======== DOCUMENT SEGMENT ========

Re # of ships: Next time I'm going to use the half ship modifier so that all the ships are double strength and half the cap.  There were just too dang many objects going.

Keith, the two extra shipyards actually didn't make or break this game, but it did speed things up.  Once I got my tactics figured out against the homeworld MS spawns I could have easily brought up some extra 'standard fleet' firepower to even the odds out.  Whipping Boy One really didn't get hit a lot except by the H/Ks who would get through the softener systems.  I could easily have taken Camel for another softener and really got things going.  I had ~21000 research I never bothered to invest in getting that could easily have beefed the systems up to rediculous.  Also I meant 20 Frigates earlier, not 2, sorry. :)

The only reason I went with non-wave AIs was because my early setup for the Hubs left a lot of 'holes' in my homeworld region.  Once I was established I could have handled waves.  CPAs of 4000 ships were literally ignored.

======== DATA LISTING ========

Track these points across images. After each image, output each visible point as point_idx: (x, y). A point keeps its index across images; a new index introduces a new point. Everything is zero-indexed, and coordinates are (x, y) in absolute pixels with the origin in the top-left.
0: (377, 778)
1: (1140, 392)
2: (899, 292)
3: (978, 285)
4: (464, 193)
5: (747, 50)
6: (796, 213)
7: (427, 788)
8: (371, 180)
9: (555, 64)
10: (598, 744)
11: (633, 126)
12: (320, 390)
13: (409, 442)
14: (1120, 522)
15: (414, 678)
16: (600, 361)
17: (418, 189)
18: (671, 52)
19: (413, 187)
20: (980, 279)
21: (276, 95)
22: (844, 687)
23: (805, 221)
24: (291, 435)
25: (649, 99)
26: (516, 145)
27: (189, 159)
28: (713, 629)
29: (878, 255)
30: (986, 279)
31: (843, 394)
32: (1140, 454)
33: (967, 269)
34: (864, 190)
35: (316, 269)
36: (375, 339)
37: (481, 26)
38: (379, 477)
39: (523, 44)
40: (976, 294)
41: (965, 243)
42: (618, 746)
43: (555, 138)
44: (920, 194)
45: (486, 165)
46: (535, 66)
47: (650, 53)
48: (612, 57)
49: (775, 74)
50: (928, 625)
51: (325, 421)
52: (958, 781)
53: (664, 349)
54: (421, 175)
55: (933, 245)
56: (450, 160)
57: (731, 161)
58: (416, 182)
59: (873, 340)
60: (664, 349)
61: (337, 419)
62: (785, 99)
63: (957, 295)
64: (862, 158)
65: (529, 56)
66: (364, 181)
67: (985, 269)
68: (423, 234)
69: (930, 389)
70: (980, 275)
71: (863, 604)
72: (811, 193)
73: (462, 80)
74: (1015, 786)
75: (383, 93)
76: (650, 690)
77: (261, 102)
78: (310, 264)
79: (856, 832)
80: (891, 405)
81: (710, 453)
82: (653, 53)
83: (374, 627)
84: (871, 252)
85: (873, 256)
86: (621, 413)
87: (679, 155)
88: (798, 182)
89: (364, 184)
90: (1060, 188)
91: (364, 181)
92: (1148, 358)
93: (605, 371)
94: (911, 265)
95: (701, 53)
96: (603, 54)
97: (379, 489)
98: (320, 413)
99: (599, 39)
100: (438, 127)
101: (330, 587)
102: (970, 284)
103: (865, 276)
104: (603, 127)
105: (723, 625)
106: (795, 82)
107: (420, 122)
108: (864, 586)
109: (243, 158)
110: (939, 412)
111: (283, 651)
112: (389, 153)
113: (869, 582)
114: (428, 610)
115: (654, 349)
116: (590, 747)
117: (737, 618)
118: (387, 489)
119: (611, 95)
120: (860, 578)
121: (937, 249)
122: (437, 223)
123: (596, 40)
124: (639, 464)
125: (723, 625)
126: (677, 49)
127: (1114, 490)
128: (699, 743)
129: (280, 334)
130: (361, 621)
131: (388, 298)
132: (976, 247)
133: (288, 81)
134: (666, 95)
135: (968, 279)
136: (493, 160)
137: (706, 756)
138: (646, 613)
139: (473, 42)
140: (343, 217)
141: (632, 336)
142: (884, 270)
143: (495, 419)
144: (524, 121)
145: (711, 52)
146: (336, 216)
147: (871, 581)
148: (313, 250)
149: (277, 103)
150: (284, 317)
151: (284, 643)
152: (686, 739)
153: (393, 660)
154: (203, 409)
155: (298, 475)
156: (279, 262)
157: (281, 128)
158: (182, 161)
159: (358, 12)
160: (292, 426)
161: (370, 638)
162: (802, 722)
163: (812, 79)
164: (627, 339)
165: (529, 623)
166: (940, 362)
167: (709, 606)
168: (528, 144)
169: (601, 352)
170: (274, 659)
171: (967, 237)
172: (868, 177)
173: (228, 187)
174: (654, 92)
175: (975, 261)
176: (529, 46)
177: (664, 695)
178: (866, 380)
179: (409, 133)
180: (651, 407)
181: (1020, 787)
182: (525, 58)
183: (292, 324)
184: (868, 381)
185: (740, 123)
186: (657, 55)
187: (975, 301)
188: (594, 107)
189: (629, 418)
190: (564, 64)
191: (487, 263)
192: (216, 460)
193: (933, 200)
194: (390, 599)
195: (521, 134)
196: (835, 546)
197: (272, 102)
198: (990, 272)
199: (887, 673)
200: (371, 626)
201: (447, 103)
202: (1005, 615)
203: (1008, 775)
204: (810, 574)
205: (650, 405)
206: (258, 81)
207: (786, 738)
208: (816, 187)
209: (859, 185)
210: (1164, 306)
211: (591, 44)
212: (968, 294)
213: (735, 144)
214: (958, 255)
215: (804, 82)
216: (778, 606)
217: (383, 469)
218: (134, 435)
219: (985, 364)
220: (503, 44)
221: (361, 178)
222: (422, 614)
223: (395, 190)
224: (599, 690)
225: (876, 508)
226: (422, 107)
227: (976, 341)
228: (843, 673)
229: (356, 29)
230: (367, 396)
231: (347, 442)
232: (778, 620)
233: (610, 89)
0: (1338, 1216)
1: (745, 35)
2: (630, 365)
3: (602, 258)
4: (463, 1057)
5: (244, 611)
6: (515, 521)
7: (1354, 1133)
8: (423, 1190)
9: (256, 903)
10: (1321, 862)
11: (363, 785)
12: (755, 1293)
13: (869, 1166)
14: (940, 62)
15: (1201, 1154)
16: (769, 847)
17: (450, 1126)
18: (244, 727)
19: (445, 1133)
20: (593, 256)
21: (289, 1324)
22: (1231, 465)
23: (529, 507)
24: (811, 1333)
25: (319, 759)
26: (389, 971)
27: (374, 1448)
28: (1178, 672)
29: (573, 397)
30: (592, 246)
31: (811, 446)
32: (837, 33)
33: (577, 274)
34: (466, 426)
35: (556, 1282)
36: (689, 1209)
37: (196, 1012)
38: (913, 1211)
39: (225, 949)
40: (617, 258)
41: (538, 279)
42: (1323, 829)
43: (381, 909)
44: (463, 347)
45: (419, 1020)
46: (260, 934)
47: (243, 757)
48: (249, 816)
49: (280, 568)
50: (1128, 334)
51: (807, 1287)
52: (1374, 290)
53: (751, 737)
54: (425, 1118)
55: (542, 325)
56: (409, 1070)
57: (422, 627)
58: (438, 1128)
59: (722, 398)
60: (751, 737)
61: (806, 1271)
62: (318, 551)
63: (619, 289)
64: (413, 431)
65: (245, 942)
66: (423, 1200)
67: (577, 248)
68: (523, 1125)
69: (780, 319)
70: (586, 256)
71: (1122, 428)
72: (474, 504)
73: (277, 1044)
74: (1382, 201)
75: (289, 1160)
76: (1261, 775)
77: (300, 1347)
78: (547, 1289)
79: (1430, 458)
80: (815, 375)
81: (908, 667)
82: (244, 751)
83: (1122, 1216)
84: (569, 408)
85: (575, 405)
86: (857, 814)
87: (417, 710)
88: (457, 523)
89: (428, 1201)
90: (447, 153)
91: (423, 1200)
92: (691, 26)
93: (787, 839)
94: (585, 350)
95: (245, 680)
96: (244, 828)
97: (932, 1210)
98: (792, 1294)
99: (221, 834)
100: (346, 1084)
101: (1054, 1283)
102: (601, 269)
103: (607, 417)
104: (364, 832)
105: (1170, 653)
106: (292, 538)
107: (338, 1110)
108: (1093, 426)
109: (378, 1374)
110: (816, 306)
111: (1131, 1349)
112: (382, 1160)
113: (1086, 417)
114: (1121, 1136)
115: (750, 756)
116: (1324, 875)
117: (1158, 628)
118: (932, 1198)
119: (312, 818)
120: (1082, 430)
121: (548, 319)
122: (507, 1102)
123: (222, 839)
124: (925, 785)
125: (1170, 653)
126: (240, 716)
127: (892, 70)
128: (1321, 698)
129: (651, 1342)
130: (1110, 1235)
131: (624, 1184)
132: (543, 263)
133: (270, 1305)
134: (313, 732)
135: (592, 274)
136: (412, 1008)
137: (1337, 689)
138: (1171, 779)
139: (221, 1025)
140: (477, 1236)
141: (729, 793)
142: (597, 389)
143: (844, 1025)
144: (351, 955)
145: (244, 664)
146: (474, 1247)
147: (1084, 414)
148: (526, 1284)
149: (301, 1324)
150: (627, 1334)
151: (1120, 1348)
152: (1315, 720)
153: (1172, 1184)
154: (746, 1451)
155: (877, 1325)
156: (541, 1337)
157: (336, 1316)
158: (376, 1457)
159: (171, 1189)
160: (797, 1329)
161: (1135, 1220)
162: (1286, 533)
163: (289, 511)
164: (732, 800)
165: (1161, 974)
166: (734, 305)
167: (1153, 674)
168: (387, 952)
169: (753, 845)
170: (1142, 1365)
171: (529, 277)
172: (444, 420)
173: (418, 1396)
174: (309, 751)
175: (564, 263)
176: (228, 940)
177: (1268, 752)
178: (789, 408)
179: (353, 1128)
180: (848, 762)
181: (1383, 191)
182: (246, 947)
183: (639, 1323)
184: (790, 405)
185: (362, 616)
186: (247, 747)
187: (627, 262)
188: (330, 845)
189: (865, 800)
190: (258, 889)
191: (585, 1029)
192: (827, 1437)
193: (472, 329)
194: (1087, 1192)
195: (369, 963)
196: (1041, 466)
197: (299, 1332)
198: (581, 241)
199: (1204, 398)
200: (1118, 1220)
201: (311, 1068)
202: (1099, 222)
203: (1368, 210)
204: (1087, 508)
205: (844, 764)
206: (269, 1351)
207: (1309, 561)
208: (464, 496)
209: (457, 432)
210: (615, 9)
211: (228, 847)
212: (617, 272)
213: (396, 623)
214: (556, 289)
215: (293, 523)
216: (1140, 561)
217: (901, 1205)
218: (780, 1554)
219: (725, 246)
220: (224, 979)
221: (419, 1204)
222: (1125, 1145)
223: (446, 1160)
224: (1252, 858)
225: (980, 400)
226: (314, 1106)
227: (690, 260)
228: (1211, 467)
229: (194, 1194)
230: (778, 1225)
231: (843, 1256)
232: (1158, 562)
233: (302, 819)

========
======== DATA LISTING ========

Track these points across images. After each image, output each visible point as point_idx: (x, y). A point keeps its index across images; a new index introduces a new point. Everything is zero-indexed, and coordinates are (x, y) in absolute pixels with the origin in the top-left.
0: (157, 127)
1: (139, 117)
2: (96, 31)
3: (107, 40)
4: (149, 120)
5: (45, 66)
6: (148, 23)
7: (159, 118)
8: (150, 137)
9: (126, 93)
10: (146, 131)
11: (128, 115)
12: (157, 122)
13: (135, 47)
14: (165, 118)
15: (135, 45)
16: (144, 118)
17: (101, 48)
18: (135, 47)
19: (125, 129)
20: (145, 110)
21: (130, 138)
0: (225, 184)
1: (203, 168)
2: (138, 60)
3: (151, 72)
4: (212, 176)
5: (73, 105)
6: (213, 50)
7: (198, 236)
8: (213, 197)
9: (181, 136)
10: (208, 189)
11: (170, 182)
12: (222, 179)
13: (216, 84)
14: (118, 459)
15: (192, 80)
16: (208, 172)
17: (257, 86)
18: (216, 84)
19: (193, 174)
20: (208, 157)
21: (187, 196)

========

■ CHALLENGE: Carry on the post about the ship-battle game match, starting right after its final sentence. These items were drawn from a separate source.

■ RESULT:
Those worlds on alert are most likely near the Dyson.  It'll aggravate its world and alert everything around it, and that makes for a nice way to scout for it.  Makes for a nice 'drain' of reinforcements early on when you're getting established.  If it's the devourer you're in for a world of hurt.  If that thing sucks down your primary fleet you're going to get run over.

So, the AAR:
While I was rebuilding the primary Spire Fleet and getting the Whipping Boy fleet rebuilt from my last endeavour and having to trap the MS back at the Whipping Boy, I started getting Fortress IIs in play.  These monsters sucked down my resources but they were worth it.  I took down all the F1s and put 3 F2s in Green Lantern, another 3 in Three Kings.  I beefed up the FFs protecting the way to Warbird and put 7 F2s total into WB1.  I messed with placement and used 5 as a sponge right next to the entry gate from Three Kings and then put my slowly rebuilding Spire Fleet right behind them, so they could FRD but be in position to open fire on things as they entered the gate.  Because of all the resources going out I didn't invest in much else but the rebuild.  I turned off space plane builds though.  They were just a waste.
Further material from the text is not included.